Document understanding data:
★ ★ ★ ★ ★ ★ ★

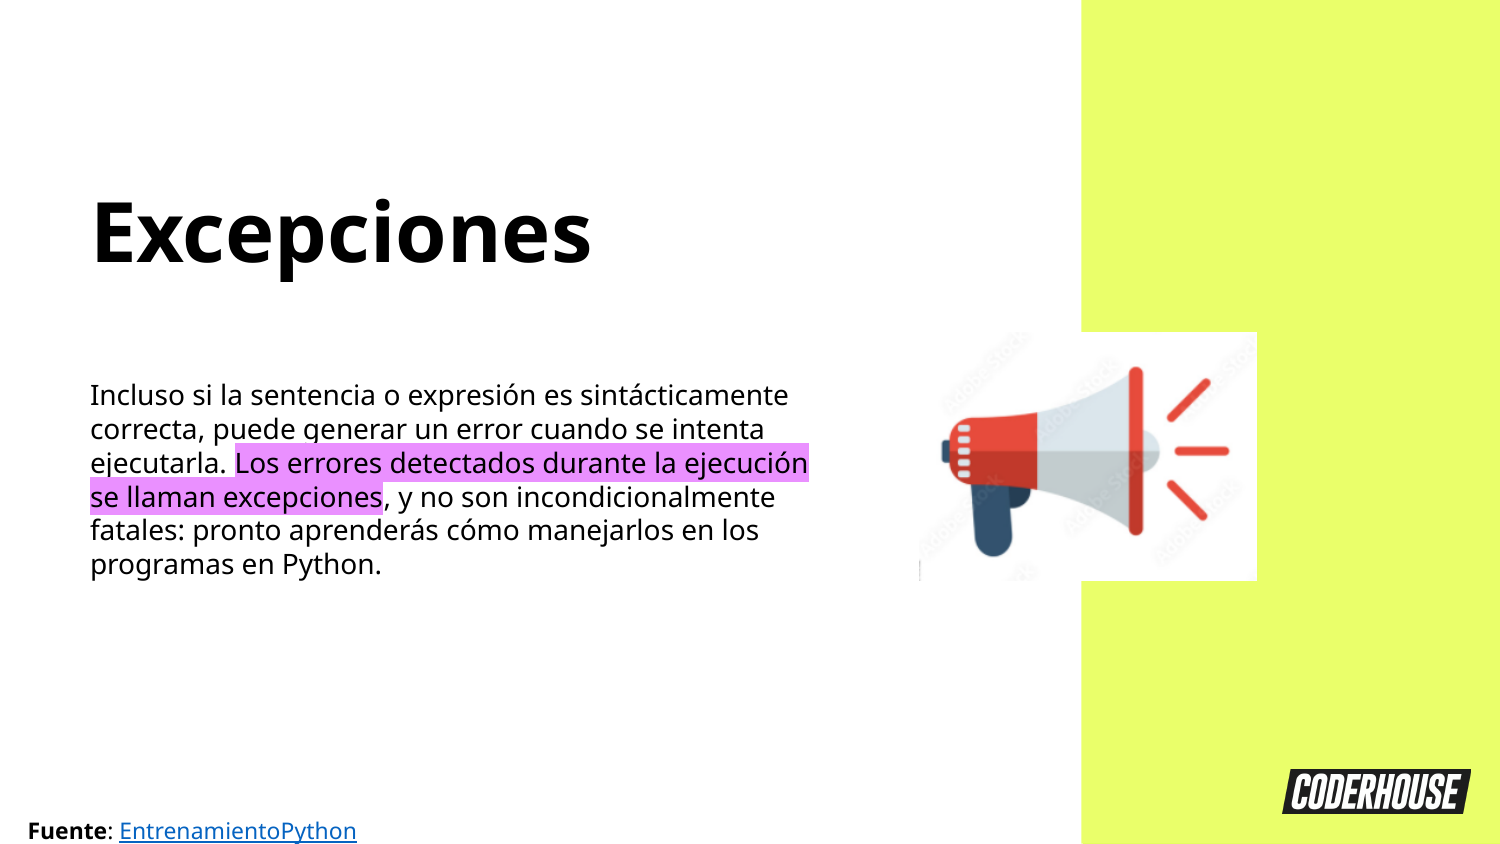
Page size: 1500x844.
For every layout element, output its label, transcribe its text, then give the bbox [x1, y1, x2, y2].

text_box Fuente: EntrenamientoPython [12, 785, 505, 844]
text_box Excepciones [75, 175, 851, 296]
picture [0, 0, 1257, 844]
picture [1281, 769, 1471, 814]
text_box Incluso si la sentencia o expresión es sintácticamente correcta, puede generar un error cuando se intenta ejecutarla. Los errores detectados durante la ejecución se llaman excepciones, y no son incondicionalmente fatales: pronto aprenderás cómo manejarlos en los programas en Python. [75, 362, 851, 595]
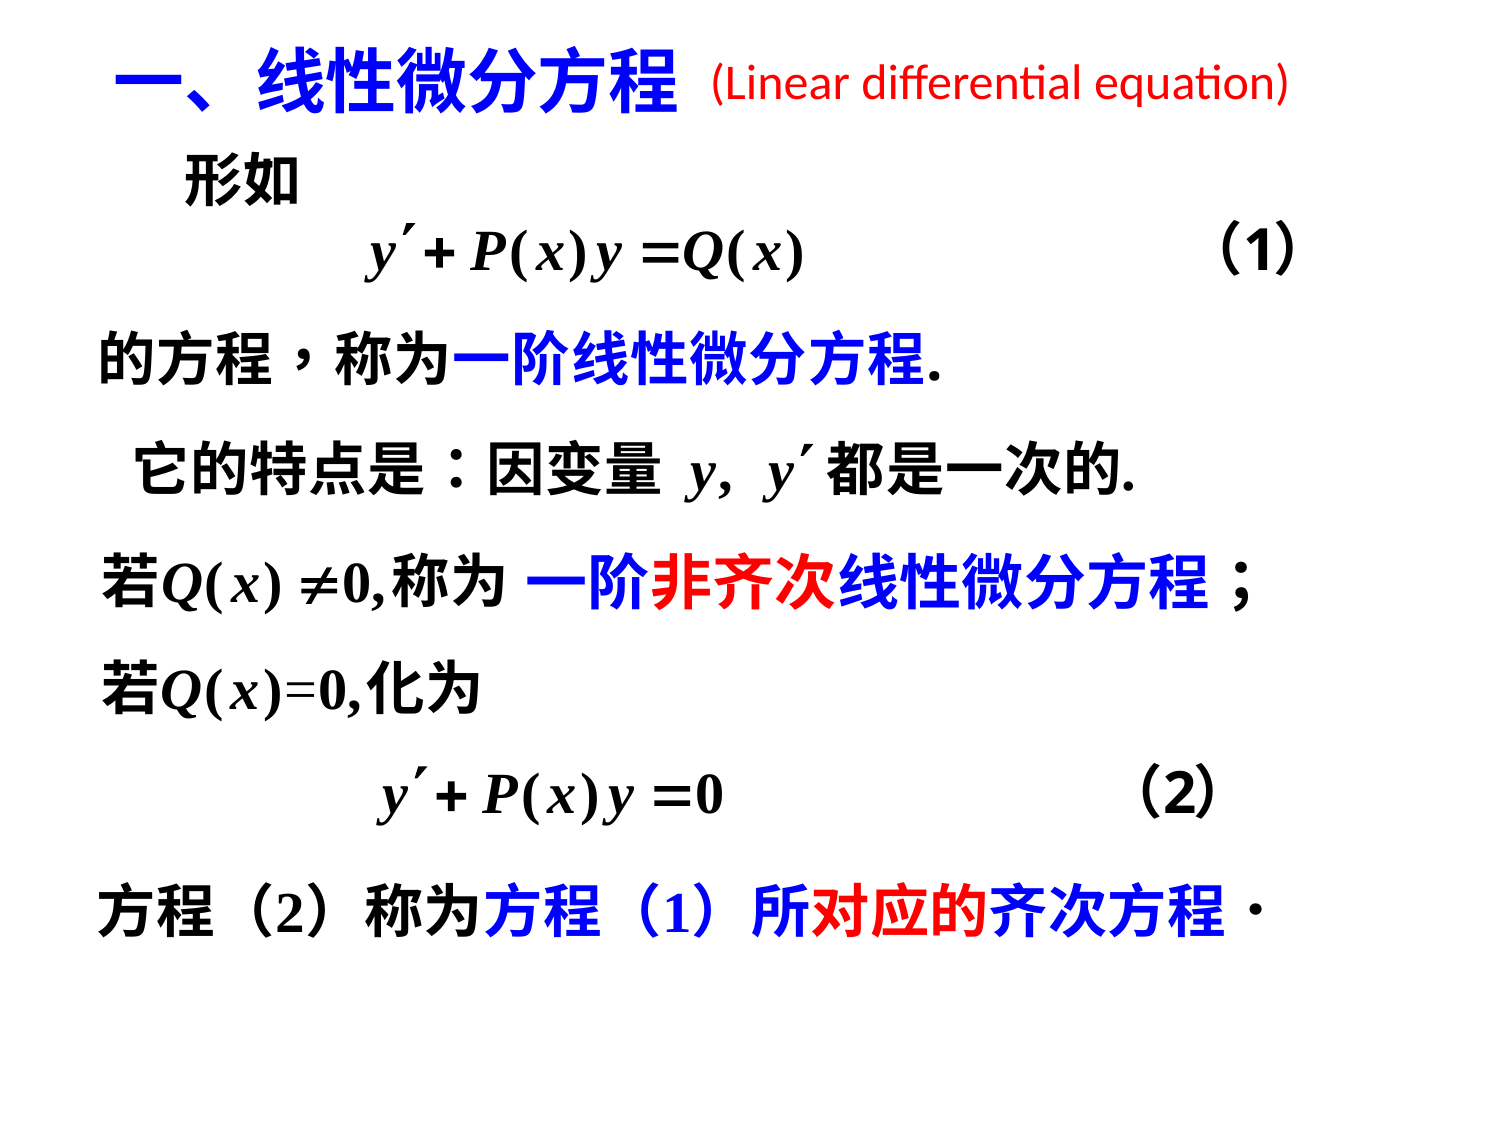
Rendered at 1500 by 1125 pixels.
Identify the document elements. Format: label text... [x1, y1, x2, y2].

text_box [371, 762, 1227, 833]
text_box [359, 219, 1307, 289]
text_box 一、线性微分方程 [98, 37, 773, 138]
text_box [96, 869, 1447, 963]
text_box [182, 148, 305, 212]
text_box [99, 656, 486, 729]
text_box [130, 432, 1137, 512]
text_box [99, 325, 945, 392]
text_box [100, 538, 1262, 632]
text_box (Linear differential equation) [695, 42, 1306, 118]
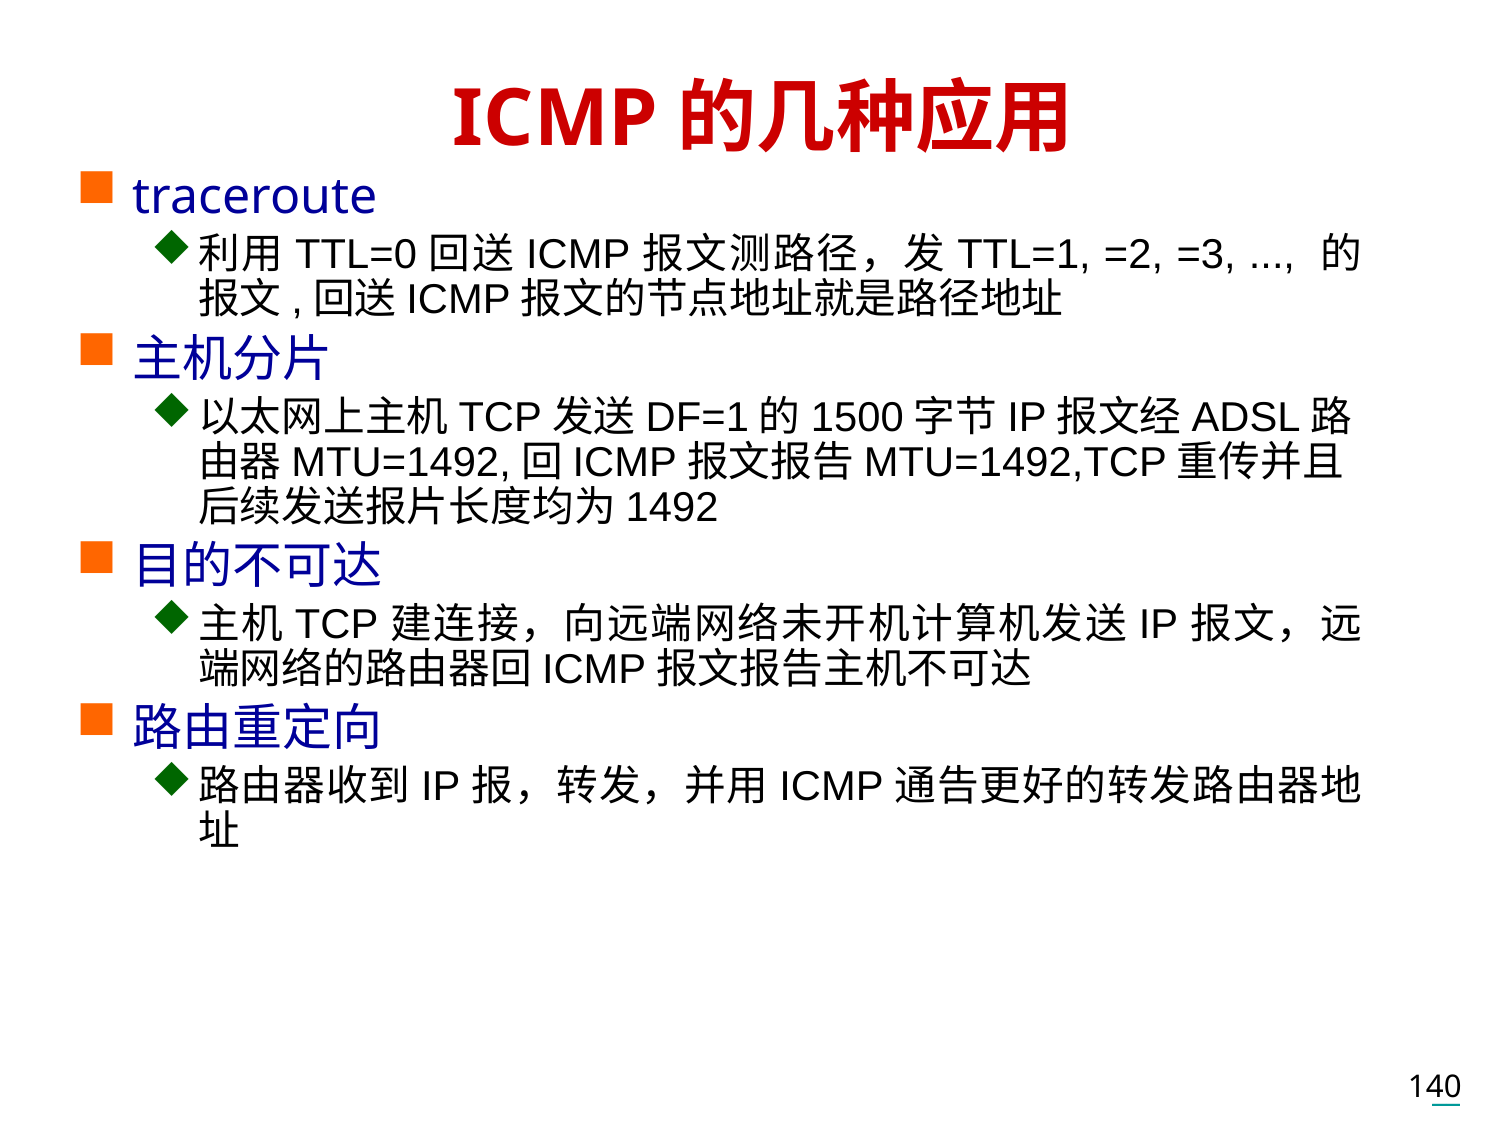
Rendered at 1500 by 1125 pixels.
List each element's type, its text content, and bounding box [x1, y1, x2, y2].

title ICMP的几种应用 [150, 54, 1377, 162]
list traceroute 利用TTL=0回送ICMP报文测路径，发TTL=1, =2, =3, ..., 的报文,回送ICMP报文的节点地址就是路径地址 主机分片 以太网上主机TCP发送DF=1的1500字节IP报文经ADSL路由器MTU=1492,回ICMP报文报告MTU=1492,TCP重传并且后续发送报片长度均为1492 目的不可达 主机TCP建连接，向远端网络未开机计算机发送IP报文，远端网络的路由器回ICMP报文报告主机不可达 路由重定向 路由器收到IP报，转发，并用ICMP通告更好的转发路由器地址 [60, 162, 1378, 1068]
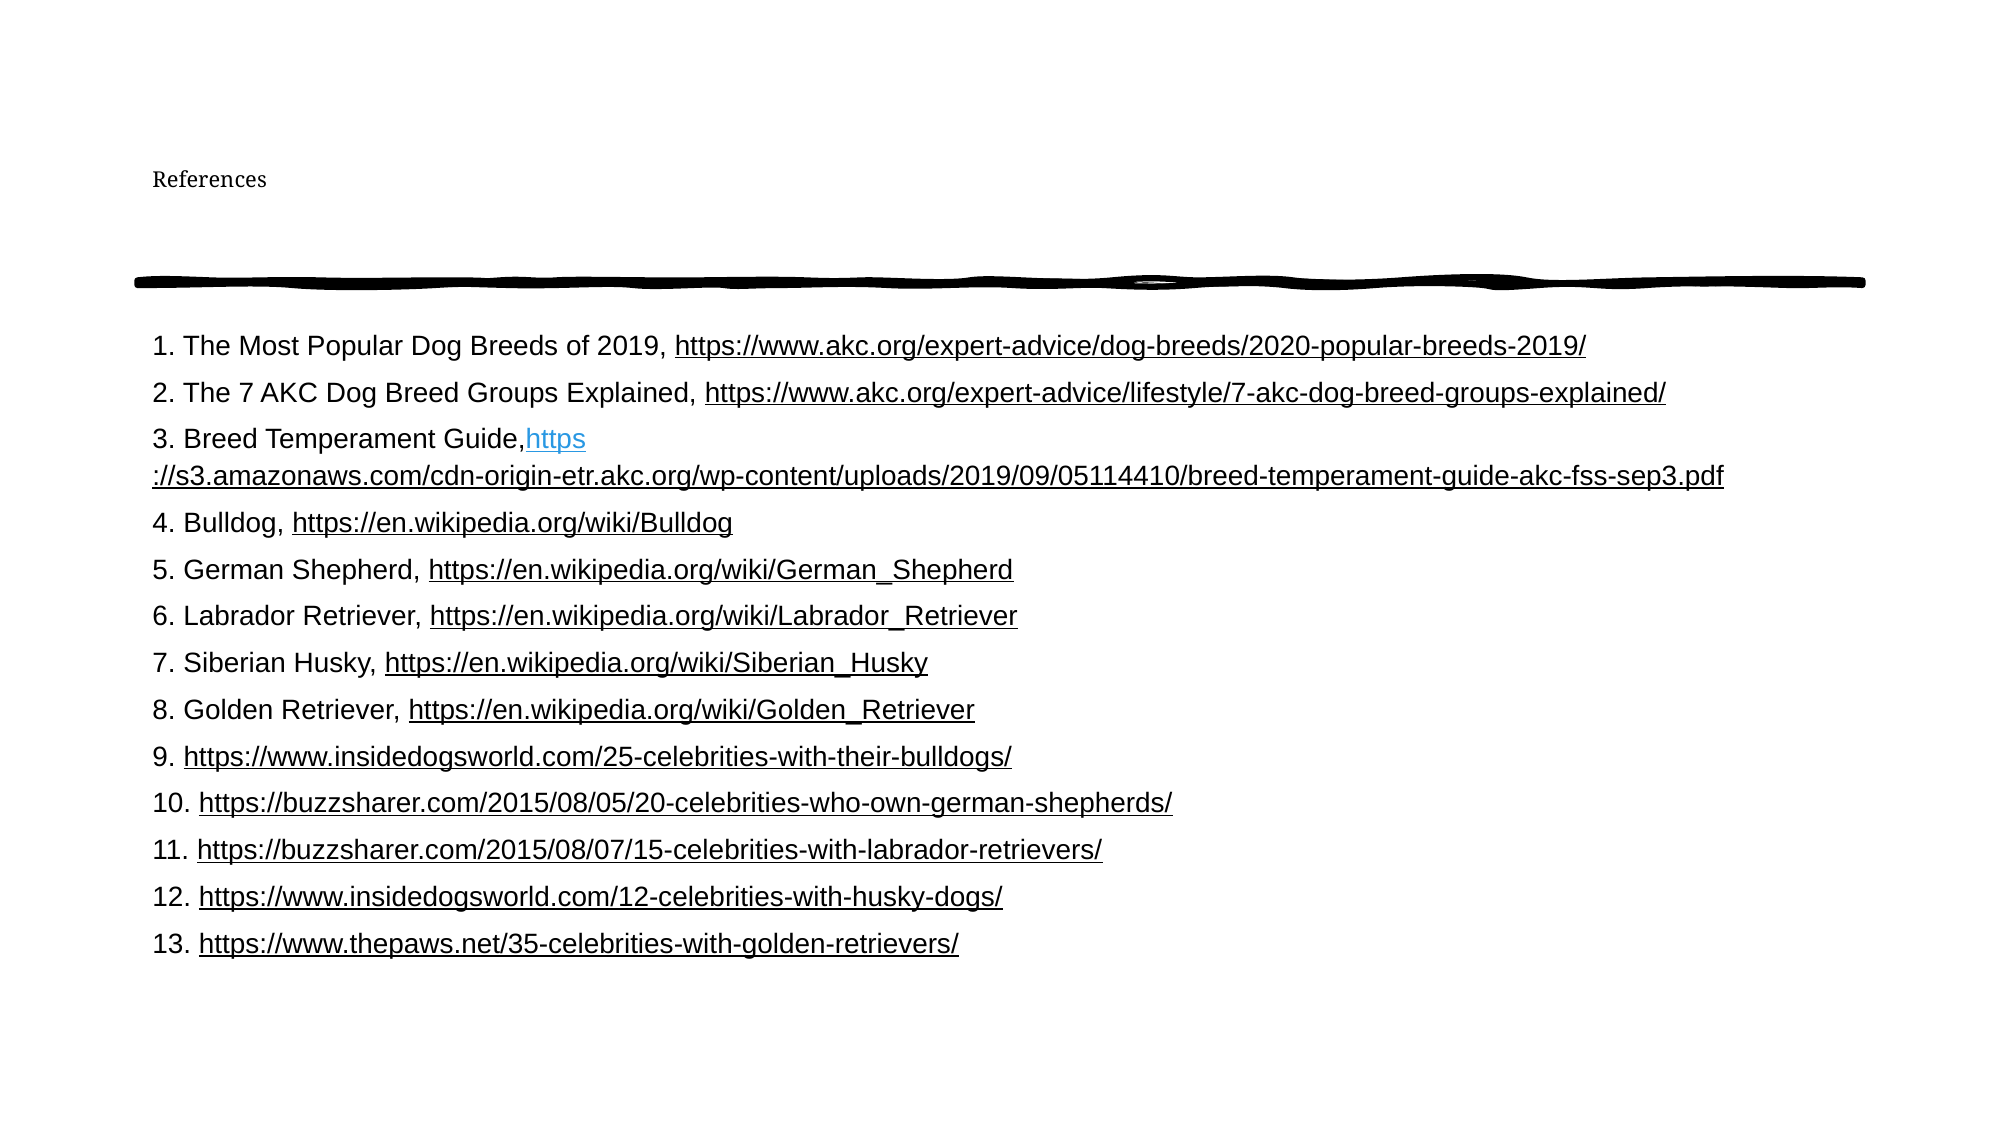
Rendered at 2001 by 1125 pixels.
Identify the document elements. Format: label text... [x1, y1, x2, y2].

★ ★ ★ ★ ★ ★ ★

▸ **TASK REQUIREMENTS**
Copy out each record shown above without alteration, skipping any picture.

▸ **RESPONSE TO THIS TASK**
Page size: 1500x844.
For every layout element, output its label, transcribe its text, then give the bbox [x1, y1, x2, y2].

text_box Fuente: EntrenamientoPython [12, 785, 505, 844]
text_box Excepciones [75, 175, 851, 296]
picture [0, 0, 1257, 844]
picture [1281, 769, 1471, 814]
text_box Incluso si la sentencia o expresión es sintácticamente correcta, puede generar un error cuando se intenta ejecutarla. Los errores detectados durante la ejecución se llaman excepciones, y no son incondicionalmente fatales: pronto aprenderás cómo manejarlos en los programas en Python. [75, 362, 851, 595]
Rendered at 1500 by 1125 pixels.
Identify the document elements. Format: label text... [x1, y1, x2, y2].

text_box [371, 762, 1227, 833]
text_box [359, 219, 1307, 289]
text_box 一、线性微分方程 [98, 37, 773, 138]
text_box [96, 869, 1447, 963]
text_box [182, 148, 305, 212]
text_box [99, 656, 486, 729]
text_box [130, 432, 1137, 512]
text_box [99, 325, 945, 392]
text_box [100, 538, 1262, 632]
text_box (Linear differential equation) [695, 42, 1306, 118]
Rendered at 1500 by 1125 pixels.
List each element's type, its text content, and bounding box [x1, y1, x2, y2].

title ICMP的几种应用 [150, 54, 1377, 162]
list traceroute 利用TTL=0回送ICMP报文测路径，发TTL=1, =2, =3, ..., 的报文,回送ICMP报文的节点地址就是路径地址 主机分片 以太网上主机TCP发送DF=1的1500字节IP报文经ADSL路由器MTU=1492,回ICMP报文报告MTU=1492,TCP重传并且后续发送报片长度均为1492 目的不可达 主机TCP建连接，向远端网络未开机计算机发送IP报文，远端网络的路由器回ICMP报文报告主机不可达 路由重定向 路由器收到IP报，转发，并用ICMP通告更好的转发路由器地址 [60, 162, 1378, 1068]
Rendered at 2001 by 1125 pixels.
Identify the document elements. Format: label text... [x1, y1, x2, y2].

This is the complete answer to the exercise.